DVORAK: SYMPHONY NO. 6 & JANACEK: IDYLL NAXOS 8572698
Dvořák’s was a strong voice in the re-establishment of Czech musical identity, and the noble themes, open landscapes and dancing Scherzo of his Sixth Symphony bear the stamp of a genius at his height. Dedicated to Hans Richter, this four-movement piece was one of the first of Dvořák’s large symphonic works to draw international attention. The work can also be heard as a tribute to Brahms, who helped Dvořák earlier in his career and who became a longtime friend and supporter. Janáček’s charming though rarely heard Idyll for String Orchestra reflects his preoccupation with Moravian folk-songs and rhythms as well as the influence of his friend Dvořák, identified by Jaroslav Vogel as the work’s ‘spiritual godfather’. Janáček would subsequently dismiss this rustic and graceful music as ‘worthless’ but it will surely seduce even those who find his later works too much for them. Gerard Schwarz exuberantly conducts the excellent Seattle Symphony Orchestra.
BRITTEN - CELLO SYMPHONY, SONATA & SUITES HYPERION CDA67941/2
This important double-CD release marks the start of Benjamin Britten’s 100th anniversary year celebrations. His Symphony for Cello and Orchestra, or Cello Symphony, was written in 1963 and dedicated to Mstislav Rostropovich, who gave the work its premiere in Moscow with the composer and the Moscow Philharmonic Orchestra in 1964. The great Russian cellist had considerable influence on his long-time friend Britten, who eventually composed a sonata with piano as well as three suites for solo cello for him. Although effectively a concerto, with its final two movements linked by a cello cadenza, the Cello Symphony’s title reflects the music’s more even balance between soloist and orchestra than in the traditional concerto format. The suites are repositories of a huge number of compositional and string-playing techniques, acknowledging their debt to Bach but also demonstrating all the imagination and emotional scope for which the composer is revered. Acclaimed German cellist Alban Gerhardt performs this challenging music with great elegance and sensitivity. In the Cello Sonata he is partnered by pianist Steven Osborne, and the BBC Scottish Symphony Orchestra and Andrew Manze join him for the Cello Symphony. The brilliant miniature Tema ‘Sacher’ (written at Rostropovich’s request in honour of Swiss conductor Paul Sacher) completes the set. ‘A must-have set for all Britten enthusiasts.’ - BBC Music Magazine.

Your objective => Write the next part of the album descriptions, starting right after their last sentence. The lines that come next have nothing to do with the album descriptions.

Data entries:
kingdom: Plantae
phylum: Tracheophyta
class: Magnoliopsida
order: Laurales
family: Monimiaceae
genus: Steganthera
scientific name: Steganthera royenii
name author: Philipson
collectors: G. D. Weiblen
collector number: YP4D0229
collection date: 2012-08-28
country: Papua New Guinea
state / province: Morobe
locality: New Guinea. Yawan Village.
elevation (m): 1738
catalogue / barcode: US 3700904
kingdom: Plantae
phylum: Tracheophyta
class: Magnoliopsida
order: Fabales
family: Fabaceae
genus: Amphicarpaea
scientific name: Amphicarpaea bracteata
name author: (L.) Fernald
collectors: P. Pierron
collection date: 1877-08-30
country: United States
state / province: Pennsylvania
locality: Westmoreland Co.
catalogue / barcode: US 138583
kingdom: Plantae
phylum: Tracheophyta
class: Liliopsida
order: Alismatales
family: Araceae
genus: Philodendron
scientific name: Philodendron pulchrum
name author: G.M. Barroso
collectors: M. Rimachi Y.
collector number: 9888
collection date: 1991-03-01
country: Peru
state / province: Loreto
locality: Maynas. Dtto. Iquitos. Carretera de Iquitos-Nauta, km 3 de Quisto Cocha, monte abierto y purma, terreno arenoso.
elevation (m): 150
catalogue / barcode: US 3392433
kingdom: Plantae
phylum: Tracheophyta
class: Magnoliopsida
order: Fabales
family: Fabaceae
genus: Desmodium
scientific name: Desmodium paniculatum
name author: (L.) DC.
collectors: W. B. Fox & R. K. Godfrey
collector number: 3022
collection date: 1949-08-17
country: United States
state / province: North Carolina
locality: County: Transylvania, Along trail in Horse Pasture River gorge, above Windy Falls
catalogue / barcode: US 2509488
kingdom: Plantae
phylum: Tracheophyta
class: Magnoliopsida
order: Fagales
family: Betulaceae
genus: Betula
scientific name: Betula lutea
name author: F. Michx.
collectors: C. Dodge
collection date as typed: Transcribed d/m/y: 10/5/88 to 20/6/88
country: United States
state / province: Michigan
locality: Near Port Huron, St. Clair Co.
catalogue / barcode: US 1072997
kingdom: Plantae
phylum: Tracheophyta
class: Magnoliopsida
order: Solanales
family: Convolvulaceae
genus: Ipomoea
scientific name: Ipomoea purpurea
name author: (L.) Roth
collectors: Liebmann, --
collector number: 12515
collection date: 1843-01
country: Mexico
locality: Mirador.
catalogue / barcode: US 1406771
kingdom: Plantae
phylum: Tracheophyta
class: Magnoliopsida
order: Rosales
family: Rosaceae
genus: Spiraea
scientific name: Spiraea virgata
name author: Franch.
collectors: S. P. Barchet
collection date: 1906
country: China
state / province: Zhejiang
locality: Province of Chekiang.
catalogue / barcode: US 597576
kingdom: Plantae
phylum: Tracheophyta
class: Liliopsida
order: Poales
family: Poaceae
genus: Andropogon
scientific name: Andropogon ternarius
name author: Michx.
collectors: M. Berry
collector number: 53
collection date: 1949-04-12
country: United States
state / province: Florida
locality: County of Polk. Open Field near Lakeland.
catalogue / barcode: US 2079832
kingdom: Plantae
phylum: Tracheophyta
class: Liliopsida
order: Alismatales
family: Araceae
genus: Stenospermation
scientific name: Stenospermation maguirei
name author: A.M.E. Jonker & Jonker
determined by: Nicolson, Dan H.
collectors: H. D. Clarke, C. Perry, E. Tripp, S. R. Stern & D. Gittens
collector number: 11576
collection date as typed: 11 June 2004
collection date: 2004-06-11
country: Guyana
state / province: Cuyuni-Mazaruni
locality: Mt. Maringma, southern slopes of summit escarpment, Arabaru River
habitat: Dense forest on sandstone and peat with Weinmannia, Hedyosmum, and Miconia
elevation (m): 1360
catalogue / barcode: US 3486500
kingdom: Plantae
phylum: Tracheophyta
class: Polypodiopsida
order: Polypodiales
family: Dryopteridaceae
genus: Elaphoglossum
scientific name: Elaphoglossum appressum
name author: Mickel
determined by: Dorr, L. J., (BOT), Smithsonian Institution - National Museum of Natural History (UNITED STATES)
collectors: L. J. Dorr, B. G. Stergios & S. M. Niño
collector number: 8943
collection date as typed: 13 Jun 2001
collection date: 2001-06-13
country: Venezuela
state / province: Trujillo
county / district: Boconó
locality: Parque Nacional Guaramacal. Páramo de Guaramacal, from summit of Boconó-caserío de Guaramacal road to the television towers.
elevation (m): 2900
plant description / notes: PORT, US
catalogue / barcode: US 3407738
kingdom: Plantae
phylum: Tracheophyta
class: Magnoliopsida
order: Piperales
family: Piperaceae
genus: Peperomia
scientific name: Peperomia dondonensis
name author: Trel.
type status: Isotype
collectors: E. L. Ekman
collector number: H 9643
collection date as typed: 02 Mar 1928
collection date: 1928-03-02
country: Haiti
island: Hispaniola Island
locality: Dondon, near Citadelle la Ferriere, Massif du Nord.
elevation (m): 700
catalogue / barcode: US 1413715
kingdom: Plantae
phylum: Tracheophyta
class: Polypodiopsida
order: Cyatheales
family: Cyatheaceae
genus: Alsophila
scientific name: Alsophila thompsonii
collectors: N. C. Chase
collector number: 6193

Result of the task =>
BERLIOZ - SYMPHONIE FANTASTIQUE NAXOS BLU-RAY AUDIO NBD0029
The Symphonie Fantastique by Hector Berlioz was written in 1830 while the composer was suffering an intense and unreciprocated passion for the Irish actress Harriet Smithson. One of the most powerful and influential musical compositions of its day, this revolutionary work provoked much controversy. Its an autobiographical tale that describes a young musician’s opium-poisoned nightmares of jealous despair and fatal justice following the murder of his beloved. The various scenes of the intoxicating programme music are approached with daring; dreadful, macabre ideas are presented in a low, gloomy and dark timbre until finally a heroic attitude comes to the fore, accompanied by thundering drum rolls, when the death sentence is pronounced. This ground-breaking Blu-ray Audio disc features an exemplary recording the Symphonie Fantastique by the Orchestre National de Lyon under Leonard Slatkin together with the overture Le corsaire, written in 1844 when Berlioz was recovering from the break-up of his marriage and exhaustion from his intensive concert activity in Paris. These recordings are also available on CD (Naxos 8.572886).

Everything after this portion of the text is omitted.